--- Start Extract ---
Instead of storing coredump information inside amdgpu_device struct,
move if to a proper separated struct and allocate it dynamically. This
will make it easier to further expand the logged information.

Signed-off-by: André Almeida <andrealmeid@igalia.com>
---
v5: no change
v4: change kmalloc to kzalloc
---
 drivers/gpu/drm/amd/amdgpu/amdgpu.h        | 14 +++--
 drivers/gpu/drm/amd/amdgpu/amdgpu_device.c | 63 ++++++++++++++--------
 2 files changed, 49 insertions(+), 28 deletions(-)
--- End Extract ---
> Problems to solve
a. According to the patch note, why should the coredump information be moved out of the amdgpu_device struct into its own dynamically allocated struct?
b. Quote the patch note from "Instead of storing" up to and including "insertions(+), 28 deletions(-)".
--- Start Data rows ---
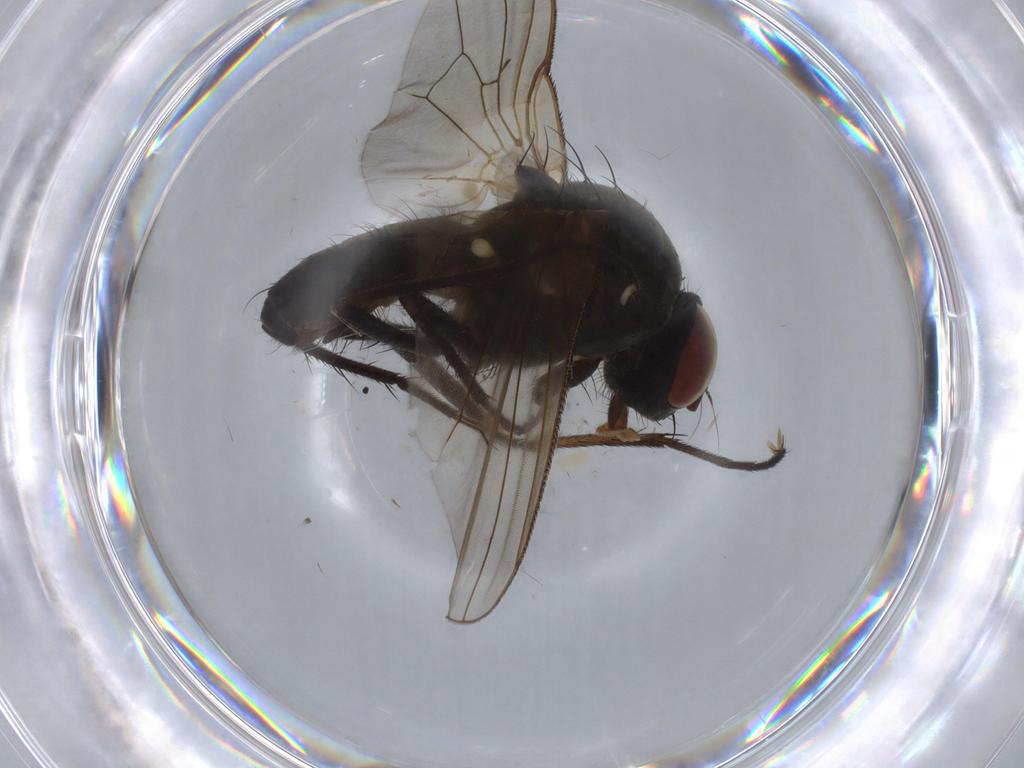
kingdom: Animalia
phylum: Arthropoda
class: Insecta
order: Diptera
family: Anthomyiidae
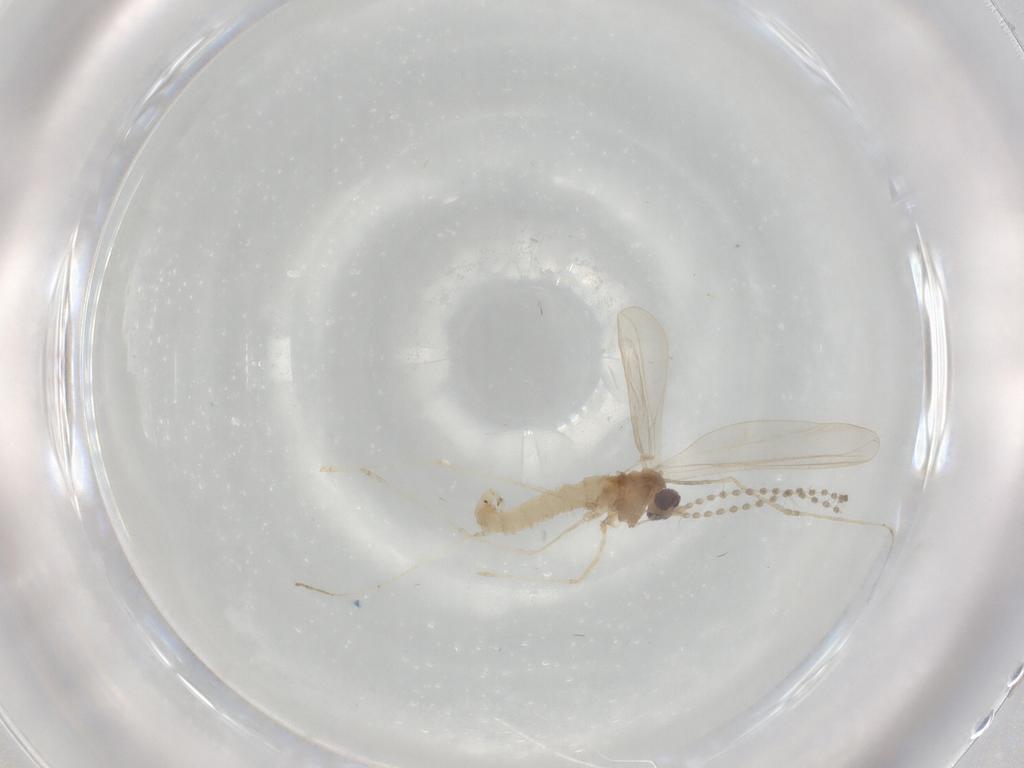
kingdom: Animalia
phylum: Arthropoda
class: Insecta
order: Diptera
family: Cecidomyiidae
--- End Data rows ---
--- Start Data rows ---
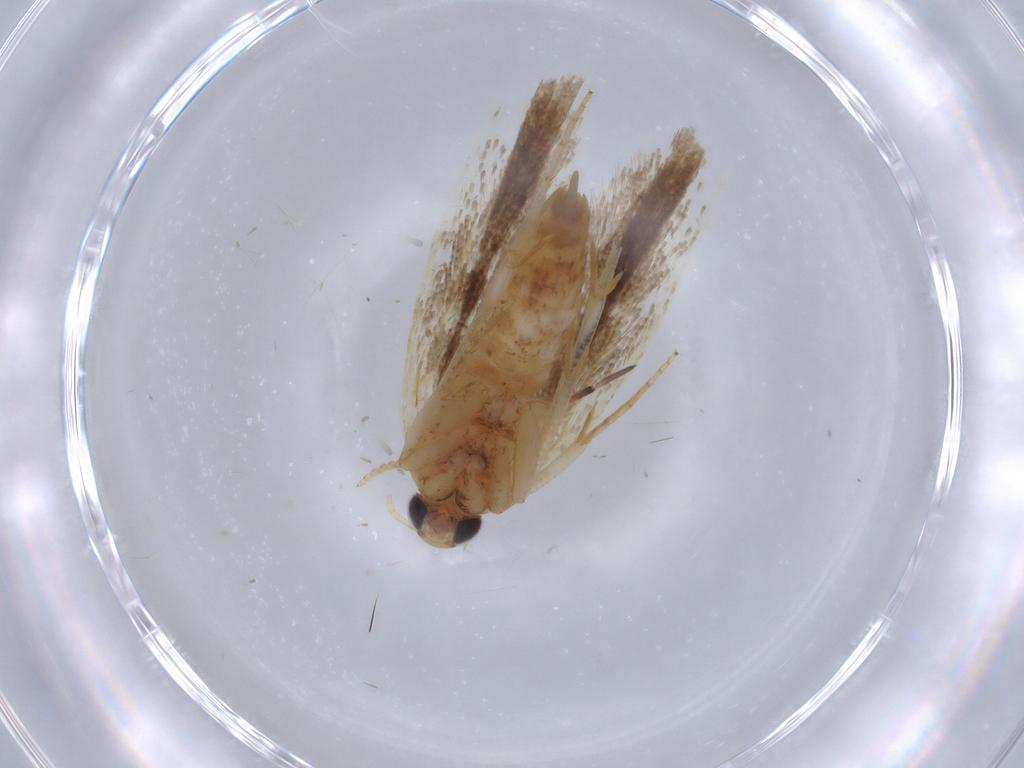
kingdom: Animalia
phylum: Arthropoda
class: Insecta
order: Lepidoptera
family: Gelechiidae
--- End Data rows ---
> Results of the exercise
a. Moving it into a separate struct makes it easier to add more logged information later.

b.
Instead of storing coredump information inside amdgpu_device struct,
move if to a proper separated struct and allocate it dynamically. This
will make it easier to further expand the logged information.

Signed-off-by: André Almeida <andrealmeid@igalia.com>
---
v5: no change
v4: change kmalloc to kzalloc
---
 drivers/gpu/drm/amd/amdgpu/amdgpu.h        | 14 +++--
 drivers/gpu/drm/amd/amdgpu/amdgpu_device.c | 63 ++++++++++++++--------
 2 files changed, 49 insertions(+), 28 deletions(-)